By relying on traditional Linnaean tools like molecular keys, reference sequences, and taxonomically specified vouchers while accounting for taxonomic uncertainty, the species hypothesis provides a well-ordered operational taxonomic unit (OTU) within the framework of UNITE.

Circle graphs illustrate the geographical distribution of UNITE species hypotheses that occur on more than one continent. North America, Europe and Asia are more similar to each other compared with other continents. The comparatively high number of shared SHs between Southern and Northern Hemisphere continents mark potential invasions that suggest the need for fine-scale ecological studies. Detail from Figure 2, Kõljalg U et al. (2013).

Testing (species) hypotheses with sequence-based occurrences

With the growing use of UNITE by mycologists working with molecular data, the checklist containing all names in UNITE provides nearly all the necessary preconditions for testing whether and how sequence-based identifications could appear alongside traditional Linnaean names. All that was missing was a set of occurrences to match to the checklist’s catalogue of formally described species and proposed species hypotheses.

Enter the BIOWIDE, a nation-wide collaboration between Aarhus University, the University of Copenhagen, the Natural History Museum of Aarhus, and the National History Museum of Denmark. Started in 2014, the project strived to live up to its full name (BIOdiversity in WIdth and DEpth) through surveys that collected a comprehensive range of environmental data from 130 terrestrial sampling sites across Denmark. Included among these were bulk soil samples from each site sequenced for fungi and identified by UNITE species hypotheses.

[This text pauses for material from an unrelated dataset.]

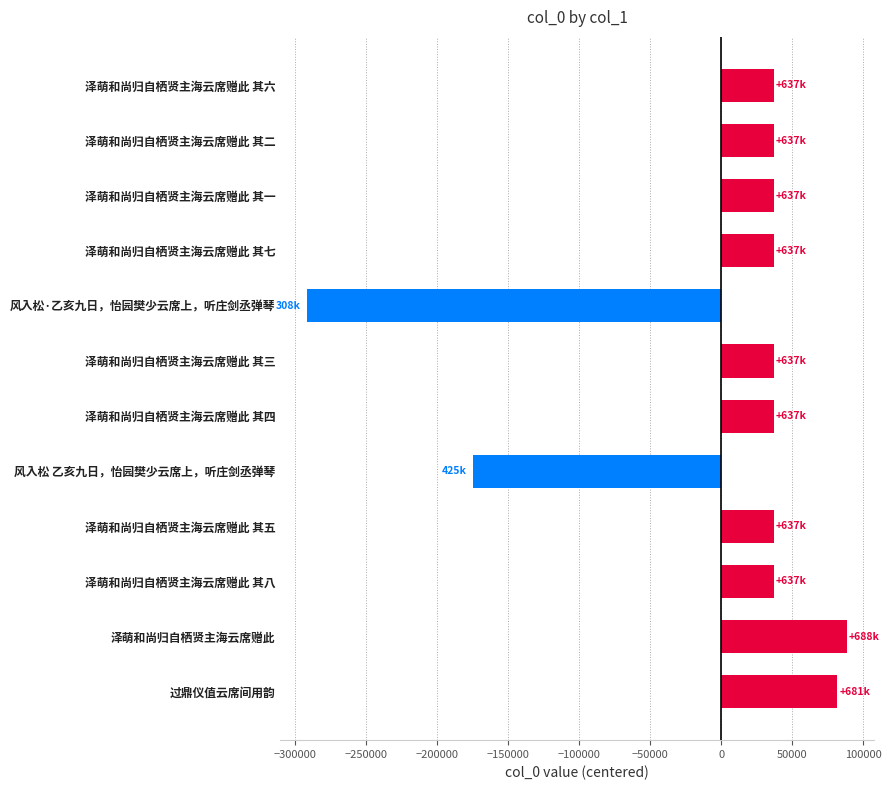

How many data points are above 37121?

6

On the face of it, there's little to differentiate the BIOWIDE eDNA Fungi dataset from other occurrence datasets. But start digging into the occurrences, and you'll find species hypothesis (SH) numbers noting affinities and relations with Linnaean species concepts littering the lists. In fact, just 769 of the dataset's 2,680 mycological identifiers correspond to formally described scientific names. The remaining 1,911 are all classified under a species hypothesis from UNITE.

Why dark taxa matter

While this experiment is enabled by data, the aim is squarely on advancing science. For starters, researchers may discover pervasive but previously unknown species. For example, the BIOWIDE team found in sequences of this undescribed species in the fungal order of Cantharellales ranging across a dozen disparate plots in Denmark. How far does the range of this undescribed species extend?

The test also highlights the potential for implications at the science-policy interface. Searching BIOWIDE for Hygrocybe conica, commonly known as witch's hat, yields eight occurrences across on two species hypotheses: SH176829.07FU and SH176834.07FU. The taxonomy of H. conica reveals dozens of synonyms associated with this name, and no fewer than nine species hypotheses, suggesting that the concept is actually a species aggregate. But when the Danish national Red List describes Kegle-vokshat as a species of “Least concern”, to which species—or species hypothesis—does this refer?

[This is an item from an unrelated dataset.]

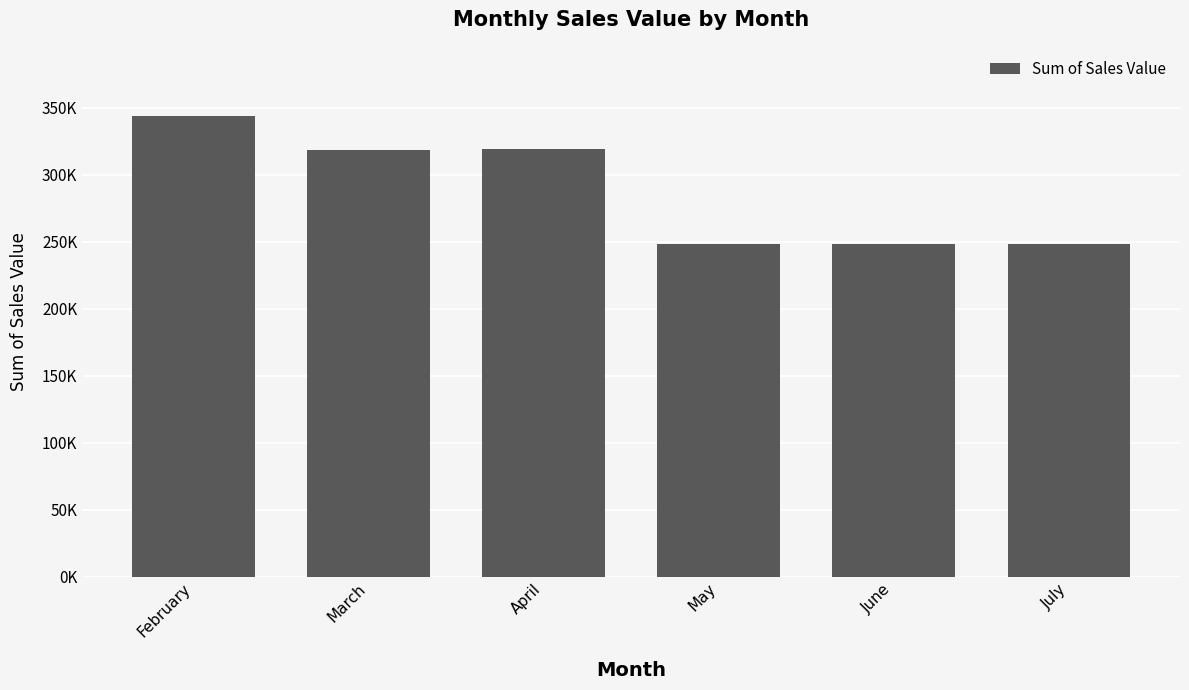

Which has a higher value, July or June?

July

Surfacing taxa like these fungi is critically important to science as well, because these underrepresented groupings represent the 'dark matter' of biodiversity and have key functional roles and effects in ecological communities and ecosystems. By enabling scientists to explore microbiomes in which many or most organisms may never relate to an accepted species name, metagenomic sampling offers the possibility of detecting and providing molecular identification of taxa with unheard-of scale and speed—not just for fungi, but also soil- and ocean-sediment bacteria, plankton and larval invertebrates, among others.

By combining elements of morphological and molecular biodiversity in a single taxonomic backbone, using principles common to both the Linnaean and metagenomic paradigms, the GBIF network is better positioned to address major spatial, temporal and taxonomic gaps and bias while supporting scientific research to understand functional biodiversity.